それでもおまえらは、俺を合コンに誘うのか?
「ほぅかぁ。寺原の他にもそげなやつおるんか?」

「そりゃあ103人も部員がいればね。四分の一ぐらいはそういうやつらだよ」

 多い。ライバルはここでも、多い。

「遅巻きながら、寺原氏政。どう呼んでも構わないけど、ウジだけは止めてほしい。これからよろしく」

 レガース装着と同時に立ち上がった氏政は、自己紹介をし、ハイタッチを求めた。

「よろしく。最悪でも再来年、わしらでバッテリー組たいもんじゃのう」

 返しながら和俊もパチンと挙げられた右手に右手を合わせる。









 氏政のレガース装着終了を受け、和俊はマウンドへと戻っていく。
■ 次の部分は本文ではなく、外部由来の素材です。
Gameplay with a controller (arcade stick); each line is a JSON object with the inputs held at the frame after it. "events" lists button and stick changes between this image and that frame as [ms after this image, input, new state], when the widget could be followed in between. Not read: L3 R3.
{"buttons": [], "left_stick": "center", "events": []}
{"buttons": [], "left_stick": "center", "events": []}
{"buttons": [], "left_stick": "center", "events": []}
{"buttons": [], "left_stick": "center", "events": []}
名門校から突然転校してきたライバルの投球に、周りからのチラ見視線が密集。

「視線が痛いのう……」

 ぼやきながらワインドアップモーションを起こす。

 掲げられた腕を下ろしながら、右脚を高くあげる。

「左オーバーハンドか……」

 稲葉が呟く。

 上げた右脚を、前へとスライドさせながら、身体を低く沈めていく。

 右脚を地に付けると同時に、腰を回し始める。